Helmichs Biologie-Lexikon

G-Proteine

Einleitung

G-Proteine sind eine Klasse von Membranproteinen, die eine zentrale Rolle in vielen zellulären Signalwegen spielen. Der Name "G-Protein" leitet sich von ihrer Fähigkeit ab, Guanosintriphosphat (GTP) zu binden und zu hydrolysieren.

G-Proteine agieren als molekulare Schalter an der Innenseite von Zellmembranen. Aktiviert werden diese Schalter durch spezielle Rezeptoren auf der Außenseite der Zellmembran. Hormonrezeptoren, Rezeptoren für Duftstoffe oder auch das Rhodopsin der Netzhaut sind typische Beispiele für solche G-Protein gekoppelten Rezeptoren (GPCRs).

Über solche GPCRs und die damit verbundenen G-Proteine können viele Prozesse reguliert werden, unter anderem Stoffwechselprozesse, die Zellteilung, die Genexpression und die Reaktion auf Umweltreize.

Aufbau eines G-Proteins

Ein G-Protein besteht aus drei Untereinheiten. Die α-Einheit ist die größte Untereinheit, die beiden kleineren Untereinheiten werden als β- und γ-Untereinheit bezeichnet.

Beschreibung siehe folgenden Text

Ein G-Protein mit gebundenem GDP
Autor: Ulrich Helmich 11/2023, Lizenz: siehe Seitenende

Die α-Einheit ist über ein spezielles Lipid-Molekül (gelb gezeichnet) in der inneren Lipidschicht der Zellmembran verankert. Ein solches Lipid-Molekül, das ein Protein in der Membran verankert, wird auch als Lipid-Anker bezeichnet. Diese große Einheit besitzt außerdem eine Tasche, in der ein GTP-Molekül oder ein GDP-Molekül gebunden sein kein.

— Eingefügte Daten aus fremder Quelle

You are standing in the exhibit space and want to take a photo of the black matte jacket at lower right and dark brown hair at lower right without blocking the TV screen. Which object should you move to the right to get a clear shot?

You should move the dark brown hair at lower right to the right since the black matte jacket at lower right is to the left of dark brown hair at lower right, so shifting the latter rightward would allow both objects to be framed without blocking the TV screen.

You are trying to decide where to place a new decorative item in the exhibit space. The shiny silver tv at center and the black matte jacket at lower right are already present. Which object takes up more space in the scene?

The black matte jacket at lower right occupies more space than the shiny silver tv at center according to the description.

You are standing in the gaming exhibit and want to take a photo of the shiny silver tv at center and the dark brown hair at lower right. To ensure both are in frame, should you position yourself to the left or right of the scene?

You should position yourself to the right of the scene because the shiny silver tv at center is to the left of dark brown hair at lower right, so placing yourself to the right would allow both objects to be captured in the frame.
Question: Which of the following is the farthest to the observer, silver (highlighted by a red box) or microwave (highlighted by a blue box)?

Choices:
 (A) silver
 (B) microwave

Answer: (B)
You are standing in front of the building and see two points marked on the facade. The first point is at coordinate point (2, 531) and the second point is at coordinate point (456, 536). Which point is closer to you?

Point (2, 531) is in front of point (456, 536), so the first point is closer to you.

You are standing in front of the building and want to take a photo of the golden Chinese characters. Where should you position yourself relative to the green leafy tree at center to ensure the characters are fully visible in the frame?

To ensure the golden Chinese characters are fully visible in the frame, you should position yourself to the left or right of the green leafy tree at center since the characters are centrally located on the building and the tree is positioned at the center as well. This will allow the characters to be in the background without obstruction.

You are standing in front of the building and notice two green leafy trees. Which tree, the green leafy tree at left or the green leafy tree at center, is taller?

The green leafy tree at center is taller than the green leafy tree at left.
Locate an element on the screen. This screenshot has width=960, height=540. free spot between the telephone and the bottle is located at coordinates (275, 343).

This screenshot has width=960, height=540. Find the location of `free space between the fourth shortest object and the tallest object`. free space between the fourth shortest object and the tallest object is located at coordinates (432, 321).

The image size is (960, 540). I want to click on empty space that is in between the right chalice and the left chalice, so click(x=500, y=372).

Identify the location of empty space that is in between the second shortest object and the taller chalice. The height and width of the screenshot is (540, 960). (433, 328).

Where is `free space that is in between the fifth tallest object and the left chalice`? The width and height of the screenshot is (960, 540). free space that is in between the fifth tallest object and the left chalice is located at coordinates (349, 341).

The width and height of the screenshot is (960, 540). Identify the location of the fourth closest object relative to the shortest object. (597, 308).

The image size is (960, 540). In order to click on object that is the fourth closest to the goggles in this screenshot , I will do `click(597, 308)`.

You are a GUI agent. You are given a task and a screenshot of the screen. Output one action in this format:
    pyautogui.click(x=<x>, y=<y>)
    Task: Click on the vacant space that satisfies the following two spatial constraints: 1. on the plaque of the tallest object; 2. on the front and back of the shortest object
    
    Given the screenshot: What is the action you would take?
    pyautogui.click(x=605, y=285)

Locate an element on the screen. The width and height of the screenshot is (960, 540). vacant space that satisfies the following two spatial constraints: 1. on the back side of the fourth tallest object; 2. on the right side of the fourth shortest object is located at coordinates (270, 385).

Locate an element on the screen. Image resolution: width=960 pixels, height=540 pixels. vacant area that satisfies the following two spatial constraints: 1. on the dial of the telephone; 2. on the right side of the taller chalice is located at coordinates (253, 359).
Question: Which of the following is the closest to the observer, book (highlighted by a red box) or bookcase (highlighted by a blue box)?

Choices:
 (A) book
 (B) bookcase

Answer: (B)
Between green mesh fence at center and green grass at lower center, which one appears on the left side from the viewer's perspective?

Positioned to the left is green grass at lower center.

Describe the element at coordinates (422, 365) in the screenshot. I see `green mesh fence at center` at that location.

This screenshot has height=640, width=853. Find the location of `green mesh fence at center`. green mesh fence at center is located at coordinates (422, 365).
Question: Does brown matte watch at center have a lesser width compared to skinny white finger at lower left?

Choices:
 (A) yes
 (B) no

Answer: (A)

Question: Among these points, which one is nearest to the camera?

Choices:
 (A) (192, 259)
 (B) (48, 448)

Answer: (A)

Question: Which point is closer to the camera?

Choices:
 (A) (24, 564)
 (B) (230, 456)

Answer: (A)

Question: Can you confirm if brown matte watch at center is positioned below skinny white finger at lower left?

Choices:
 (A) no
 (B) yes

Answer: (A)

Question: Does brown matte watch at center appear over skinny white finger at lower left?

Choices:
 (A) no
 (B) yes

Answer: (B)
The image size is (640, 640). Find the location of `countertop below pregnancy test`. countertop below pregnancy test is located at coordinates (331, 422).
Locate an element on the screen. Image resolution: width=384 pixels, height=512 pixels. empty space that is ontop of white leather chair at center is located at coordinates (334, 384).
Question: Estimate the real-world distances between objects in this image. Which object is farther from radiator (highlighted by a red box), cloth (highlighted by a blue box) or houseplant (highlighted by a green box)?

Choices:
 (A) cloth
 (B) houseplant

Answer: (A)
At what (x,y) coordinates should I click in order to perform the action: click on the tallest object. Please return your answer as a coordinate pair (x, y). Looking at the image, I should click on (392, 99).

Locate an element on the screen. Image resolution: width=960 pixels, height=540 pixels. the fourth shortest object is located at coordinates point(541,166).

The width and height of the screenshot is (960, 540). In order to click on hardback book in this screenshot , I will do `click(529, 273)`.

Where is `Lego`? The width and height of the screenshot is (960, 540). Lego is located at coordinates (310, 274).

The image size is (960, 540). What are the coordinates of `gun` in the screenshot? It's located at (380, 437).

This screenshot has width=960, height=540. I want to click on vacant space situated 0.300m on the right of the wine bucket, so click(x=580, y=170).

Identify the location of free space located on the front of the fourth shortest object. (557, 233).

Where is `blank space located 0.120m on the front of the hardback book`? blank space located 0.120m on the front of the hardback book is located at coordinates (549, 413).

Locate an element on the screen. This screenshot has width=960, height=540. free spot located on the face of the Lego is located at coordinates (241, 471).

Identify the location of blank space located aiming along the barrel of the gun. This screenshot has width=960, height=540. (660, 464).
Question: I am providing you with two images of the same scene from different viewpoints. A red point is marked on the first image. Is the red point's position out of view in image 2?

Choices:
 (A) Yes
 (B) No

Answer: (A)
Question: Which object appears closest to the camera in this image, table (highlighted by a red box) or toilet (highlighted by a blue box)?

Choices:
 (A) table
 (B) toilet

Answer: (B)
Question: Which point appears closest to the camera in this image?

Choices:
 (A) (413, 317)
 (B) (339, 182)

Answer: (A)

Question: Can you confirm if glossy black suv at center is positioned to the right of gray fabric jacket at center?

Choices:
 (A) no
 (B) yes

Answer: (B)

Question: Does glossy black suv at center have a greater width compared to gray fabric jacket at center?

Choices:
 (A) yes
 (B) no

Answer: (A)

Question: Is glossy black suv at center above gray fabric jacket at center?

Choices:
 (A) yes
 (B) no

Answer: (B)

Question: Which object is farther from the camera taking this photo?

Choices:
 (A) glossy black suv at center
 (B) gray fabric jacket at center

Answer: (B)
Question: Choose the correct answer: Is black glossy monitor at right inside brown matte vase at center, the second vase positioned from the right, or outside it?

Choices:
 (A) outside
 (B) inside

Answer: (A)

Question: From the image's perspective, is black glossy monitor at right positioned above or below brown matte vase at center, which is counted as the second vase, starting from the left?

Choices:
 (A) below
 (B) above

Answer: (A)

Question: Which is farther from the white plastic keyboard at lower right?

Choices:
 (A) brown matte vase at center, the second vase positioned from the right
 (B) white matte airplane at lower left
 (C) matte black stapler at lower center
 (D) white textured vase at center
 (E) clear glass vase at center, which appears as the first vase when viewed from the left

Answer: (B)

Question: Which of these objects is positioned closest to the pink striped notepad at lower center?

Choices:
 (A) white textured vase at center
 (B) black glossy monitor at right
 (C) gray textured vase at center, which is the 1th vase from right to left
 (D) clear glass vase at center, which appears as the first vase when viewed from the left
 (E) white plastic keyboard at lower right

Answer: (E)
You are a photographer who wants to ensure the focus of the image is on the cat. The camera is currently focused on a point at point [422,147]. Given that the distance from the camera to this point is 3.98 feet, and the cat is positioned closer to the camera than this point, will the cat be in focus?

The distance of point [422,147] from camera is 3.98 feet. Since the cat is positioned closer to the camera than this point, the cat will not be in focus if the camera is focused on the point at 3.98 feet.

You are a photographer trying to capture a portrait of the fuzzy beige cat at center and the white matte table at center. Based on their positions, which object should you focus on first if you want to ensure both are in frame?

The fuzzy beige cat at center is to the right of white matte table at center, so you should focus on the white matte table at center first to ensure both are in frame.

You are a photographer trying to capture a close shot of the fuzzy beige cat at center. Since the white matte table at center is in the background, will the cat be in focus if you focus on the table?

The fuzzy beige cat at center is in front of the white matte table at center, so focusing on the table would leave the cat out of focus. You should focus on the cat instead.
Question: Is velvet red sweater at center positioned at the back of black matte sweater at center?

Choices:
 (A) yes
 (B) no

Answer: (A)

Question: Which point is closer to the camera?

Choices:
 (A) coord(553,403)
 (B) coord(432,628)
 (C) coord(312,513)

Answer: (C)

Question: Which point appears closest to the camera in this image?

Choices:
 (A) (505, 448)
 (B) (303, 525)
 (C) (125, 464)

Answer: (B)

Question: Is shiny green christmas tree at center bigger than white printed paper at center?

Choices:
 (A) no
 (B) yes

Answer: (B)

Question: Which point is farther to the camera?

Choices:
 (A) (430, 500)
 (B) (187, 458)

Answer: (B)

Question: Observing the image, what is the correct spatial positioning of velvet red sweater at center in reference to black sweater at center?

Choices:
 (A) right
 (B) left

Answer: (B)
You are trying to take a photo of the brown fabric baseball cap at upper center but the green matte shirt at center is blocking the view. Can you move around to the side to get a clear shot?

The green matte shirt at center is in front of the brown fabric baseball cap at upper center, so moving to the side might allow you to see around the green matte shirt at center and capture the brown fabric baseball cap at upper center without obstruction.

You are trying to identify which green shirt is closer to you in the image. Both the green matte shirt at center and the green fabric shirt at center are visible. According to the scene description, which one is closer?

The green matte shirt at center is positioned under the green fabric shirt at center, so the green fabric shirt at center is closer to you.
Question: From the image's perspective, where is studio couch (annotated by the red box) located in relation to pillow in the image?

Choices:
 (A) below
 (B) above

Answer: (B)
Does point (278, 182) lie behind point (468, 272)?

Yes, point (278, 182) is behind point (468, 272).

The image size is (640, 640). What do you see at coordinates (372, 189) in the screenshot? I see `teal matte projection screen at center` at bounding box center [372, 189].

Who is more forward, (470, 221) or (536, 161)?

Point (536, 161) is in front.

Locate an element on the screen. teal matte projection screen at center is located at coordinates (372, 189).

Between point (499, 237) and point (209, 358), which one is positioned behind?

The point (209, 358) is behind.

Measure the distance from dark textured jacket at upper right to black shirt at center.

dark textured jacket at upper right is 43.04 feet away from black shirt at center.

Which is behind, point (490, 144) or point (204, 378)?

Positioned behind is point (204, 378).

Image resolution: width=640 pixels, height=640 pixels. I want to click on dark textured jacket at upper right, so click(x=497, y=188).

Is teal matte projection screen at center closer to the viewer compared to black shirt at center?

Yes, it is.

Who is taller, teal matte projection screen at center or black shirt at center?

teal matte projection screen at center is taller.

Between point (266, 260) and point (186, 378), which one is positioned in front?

Die γ-Einheit ist ebenfalls über einen Lipid-Anker in der inneren Lipidschicht verankert, und die β-Einheit ist quasi zwischen den beiden anderen Einheiten "eingeklemmt".

Wenn das G-Protein ein GTP-Molekül gebunden hat, ist es aktiv. Befindet sich stattdessen ein GDP-Molekül in der Tasche der α-Einheit, ist das G-Protein inaktiv. In der Abbildung 1 sehen wir also ein inaktives G-Protein, außerdem ein Rezeptorprotein, das aber ebenfalls noch nicht durch ein Signal-Molekül aktiviert wurde.

Aktivierung

Schauen wir uns nun an, wie ein G-Protein durch den G-Protein gekoppelten Rezeptor aktiviert wird:

Beschreibung siehe folgenden Text

Ein G-Protein wird aktiviert
Autor: Ulrich Helmich 11/2023, Lizenz: siehe Seitenende

Manche G-Proteine sind schon vor der Aktivierung des Rezeptors mit diesem verbunden, andere G-Proteine verbinden sich erst mit dem Rezeptorprotein, nachdem dieses aktiviert wurde.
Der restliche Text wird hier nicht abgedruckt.